8. CBS does not dare to show this in the table. To justify this, CBS referred in previous reports to the incidental nature of the increased COVID-19 mortality, including references to experiences with the Spanish flu after WW1. Now that higher mortality continues, this is no longer possible and CBS has chosen NOT to portray the consequences of the crisis in any other way. CBS writes in the November 2024 report that the prediction of the life expectancy of the Dutch population will from now on no longer be based on trends in the Netherlands, but on trends estimated by an 'international model'! CBS will not make any further statements about this model. So from 2020 (beginning of the COVID-19 crisis), expectations of the remaining lifespan for the Netherlands are given based on the international model (NATO?)…
JVI, great piece!
I don't think the article is very objective. But maybe I'm not reading properly or I don't know something...
CBS neatly reported on 11/8/2024 that life expectancy has decreased. https://www.cbs.nl/nl-nl/nieuws/2024/45/prognose-levensverwachting-65-jarigen-20-96-jaar-in-2030 And also that this is due to Corona (obviously not due to vaccinations, but they don't know that there and they don't talk about that; but we wappies know better...).

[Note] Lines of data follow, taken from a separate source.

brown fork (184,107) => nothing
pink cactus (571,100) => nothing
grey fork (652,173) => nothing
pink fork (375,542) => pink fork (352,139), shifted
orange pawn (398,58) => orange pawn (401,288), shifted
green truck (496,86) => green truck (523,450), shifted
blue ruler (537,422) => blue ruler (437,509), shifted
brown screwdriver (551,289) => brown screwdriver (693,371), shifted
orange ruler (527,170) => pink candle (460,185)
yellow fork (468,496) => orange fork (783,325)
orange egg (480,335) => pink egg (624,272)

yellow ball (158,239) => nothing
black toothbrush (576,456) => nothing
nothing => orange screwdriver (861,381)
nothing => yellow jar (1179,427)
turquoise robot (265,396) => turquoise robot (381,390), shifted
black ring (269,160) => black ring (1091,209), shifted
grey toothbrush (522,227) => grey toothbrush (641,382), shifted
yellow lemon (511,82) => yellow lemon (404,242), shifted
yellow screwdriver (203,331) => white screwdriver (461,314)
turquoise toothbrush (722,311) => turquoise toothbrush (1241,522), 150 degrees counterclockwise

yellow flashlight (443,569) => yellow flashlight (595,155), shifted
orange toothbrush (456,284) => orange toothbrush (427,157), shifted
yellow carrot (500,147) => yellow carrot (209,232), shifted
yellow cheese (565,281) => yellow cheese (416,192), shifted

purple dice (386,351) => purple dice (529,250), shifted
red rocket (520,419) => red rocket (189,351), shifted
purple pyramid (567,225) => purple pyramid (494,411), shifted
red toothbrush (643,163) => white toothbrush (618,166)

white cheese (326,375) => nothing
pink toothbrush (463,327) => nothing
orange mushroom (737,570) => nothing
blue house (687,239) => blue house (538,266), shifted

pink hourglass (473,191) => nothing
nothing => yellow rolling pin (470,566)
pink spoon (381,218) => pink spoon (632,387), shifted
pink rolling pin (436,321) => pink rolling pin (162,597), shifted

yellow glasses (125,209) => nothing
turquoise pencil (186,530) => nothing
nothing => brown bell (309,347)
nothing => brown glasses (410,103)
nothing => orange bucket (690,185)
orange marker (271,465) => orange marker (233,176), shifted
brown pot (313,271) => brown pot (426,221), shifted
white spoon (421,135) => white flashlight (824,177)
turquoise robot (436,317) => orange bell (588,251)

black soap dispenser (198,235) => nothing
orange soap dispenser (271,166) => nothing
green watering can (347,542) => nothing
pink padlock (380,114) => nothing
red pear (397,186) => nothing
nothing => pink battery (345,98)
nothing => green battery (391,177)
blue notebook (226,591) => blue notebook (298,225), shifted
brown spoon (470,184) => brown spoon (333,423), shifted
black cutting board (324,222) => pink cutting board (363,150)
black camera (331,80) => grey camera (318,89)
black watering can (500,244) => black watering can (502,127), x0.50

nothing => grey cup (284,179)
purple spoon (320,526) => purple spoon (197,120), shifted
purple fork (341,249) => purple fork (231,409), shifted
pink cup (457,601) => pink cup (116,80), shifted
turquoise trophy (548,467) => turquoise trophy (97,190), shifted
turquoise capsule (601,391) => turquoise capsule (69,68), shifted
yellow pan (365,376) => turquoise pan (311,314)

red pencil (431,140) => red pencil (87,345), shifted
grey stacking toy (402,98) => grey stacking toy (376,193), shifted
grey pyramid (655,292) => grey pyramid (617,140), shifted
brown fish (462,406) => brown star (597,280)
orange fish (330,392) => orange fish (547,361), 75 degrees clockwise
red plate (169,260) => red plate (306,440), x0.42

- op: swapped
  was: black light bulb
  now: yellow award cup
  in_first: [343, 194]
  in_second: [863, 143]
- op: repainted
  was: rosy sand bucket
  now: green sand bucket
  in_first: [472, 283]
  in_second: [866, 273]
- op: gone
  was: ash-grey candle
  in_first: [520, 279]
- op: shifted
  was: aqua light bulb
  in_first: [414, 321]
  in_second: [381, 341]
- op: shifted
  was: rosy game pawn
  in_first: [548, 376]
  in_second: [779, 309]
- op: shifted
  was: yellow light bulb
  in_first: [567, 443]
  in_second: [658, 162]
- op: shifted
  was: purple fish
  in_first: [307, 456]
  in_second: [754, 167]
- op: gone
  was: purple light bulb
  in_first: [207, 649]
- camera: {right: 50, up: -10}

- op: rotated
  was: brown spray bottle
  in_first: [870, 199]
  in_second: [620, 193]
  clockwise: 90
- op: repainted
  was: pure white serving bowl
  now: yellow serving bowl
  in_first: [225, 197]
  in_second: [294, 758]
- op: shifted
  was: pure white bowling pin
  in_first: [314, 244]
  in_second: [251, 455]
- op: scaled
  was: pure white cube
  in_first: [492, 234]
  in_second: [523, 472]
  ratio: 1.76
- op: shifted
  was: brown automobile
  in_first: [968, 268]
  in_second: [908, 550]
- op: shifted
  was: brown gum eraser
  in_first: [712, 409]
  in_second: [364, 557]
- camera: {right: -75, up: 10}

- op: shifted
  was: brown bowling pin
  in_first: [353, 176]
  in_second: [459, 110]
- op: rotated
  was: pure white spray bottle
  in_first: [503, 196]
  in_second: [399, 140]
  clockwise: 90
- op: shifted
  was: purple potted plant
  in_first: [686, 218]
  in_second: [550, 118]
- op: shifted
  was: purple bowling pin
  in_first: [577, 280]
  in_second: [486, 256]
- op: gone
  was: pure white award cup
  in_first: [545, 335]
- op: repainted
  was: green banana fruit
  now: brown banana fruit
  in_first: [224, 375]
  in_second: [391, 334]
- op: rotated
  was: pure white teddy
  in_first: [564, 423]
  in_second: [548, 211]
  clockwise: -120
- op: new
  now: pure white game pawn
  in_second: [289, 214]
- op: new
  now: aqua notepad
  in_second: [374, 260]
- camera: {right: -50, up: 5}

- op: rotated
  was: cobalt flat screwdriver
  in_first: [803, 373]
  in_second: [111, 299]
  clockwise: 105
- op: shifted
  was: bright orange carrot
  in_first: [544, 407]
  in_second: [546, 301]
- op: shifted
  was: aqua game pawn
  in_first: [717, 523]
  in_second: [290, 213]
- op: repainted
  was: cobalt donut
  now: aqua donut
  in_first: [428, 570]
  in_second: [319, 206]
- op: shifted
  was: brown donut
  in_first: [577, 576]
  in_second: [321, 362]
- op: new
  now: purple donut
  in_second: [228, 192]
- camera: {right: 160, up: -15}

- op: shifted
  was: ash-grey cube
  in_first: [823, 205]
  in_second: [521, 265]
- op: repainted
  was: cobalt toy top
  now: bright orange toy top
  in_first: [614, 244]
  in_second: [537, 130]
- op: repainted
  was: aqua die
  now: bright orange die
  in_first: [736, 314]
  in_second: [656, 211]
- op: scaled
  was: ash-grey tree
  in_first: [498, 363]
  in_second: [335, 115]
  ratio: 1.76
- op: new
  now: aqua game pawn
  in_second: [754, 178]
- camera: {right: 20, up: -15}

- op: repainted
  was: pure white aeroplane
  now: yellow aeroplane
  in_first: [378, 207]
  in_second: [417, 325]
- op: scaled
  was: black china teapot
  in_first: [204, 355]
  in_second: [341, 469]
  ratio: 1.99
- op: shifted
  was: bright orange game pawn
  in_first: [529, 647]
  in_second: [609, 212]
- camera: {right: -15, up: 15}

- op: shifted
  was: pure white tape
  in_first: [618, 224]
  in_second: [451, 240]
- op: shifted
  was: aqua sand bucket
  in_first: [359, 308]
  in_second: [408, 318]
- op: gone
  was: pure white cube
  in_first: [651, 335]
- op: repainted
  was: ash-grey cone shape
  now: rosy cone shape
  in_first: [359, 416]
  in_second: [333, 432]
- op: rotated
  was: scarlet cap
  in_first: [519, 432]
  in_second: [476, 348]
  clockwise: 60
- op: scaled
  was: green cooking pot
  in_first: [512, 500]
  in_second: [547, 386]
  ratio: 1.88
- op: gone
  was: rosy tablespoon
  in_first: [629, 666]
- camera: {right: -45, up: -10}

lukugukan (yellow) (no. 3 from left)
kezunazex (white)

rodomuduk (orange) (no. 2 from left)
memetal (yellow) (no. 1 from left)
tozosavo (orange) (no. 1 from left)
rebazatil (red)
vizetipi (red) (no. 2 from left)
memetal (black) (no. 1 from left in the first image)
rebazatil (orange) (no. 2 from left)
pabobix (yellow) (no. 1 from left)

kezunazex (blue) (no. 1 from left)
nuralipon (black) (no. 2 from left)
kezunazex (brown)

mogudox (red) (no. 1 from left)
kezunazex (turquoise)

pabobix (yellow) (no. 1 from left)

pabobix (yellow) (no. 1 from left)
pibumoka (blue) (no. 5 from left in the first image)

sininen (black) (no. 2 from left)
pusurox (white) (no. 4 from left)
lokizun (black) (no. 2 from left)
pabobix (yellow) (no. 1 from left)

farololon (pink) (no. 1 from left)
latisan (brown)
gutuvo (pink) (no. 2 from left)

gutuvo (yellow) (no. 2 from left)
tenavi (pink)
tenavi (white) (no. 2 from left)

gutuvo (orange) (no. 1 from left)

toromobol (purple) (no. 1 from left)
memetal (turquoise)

And shortly afterwards (11-11), the minister froze the state pension age for 2030 cfm on that basis. the law. https://www.awvn.nl/pensioenregeling/nieuws/aow-leeftijd-in-2030-67-jaar-en-drie-maanden/#:~:text=Net%20als%20in%202028%20en,geen%20sprake%2C%20meent%20de%20minister. He reported that the decrease was actually enough to lower the age, but that is not allowed by law. And he expects that the decline is not so structural that it is not necessary to adjust the law. The expectation is probably (but that is my speculation) that from 2031 or 2032 the state pension age will rise again because life expectancy has increased again.
And the VVD election manifesto simply states that the state pension age increases as life expectancy increases. I think that's been there for years. And also that the link between AOW (and WIA and WW) with minimum wage will not be abandoned; the link with Social Security and that type of minimum benefit. Mi. completely right.
I really don't understand the criticism in your article. C.q. I can find no facts to support the criticism.
What is really wrong with CBS is that they keep coming up with excuses (possibly on behalf of VWS, where the CBS director was here for the director!!!) to withhold detailed data about mortality and vaccination status. That is really very serious and bad.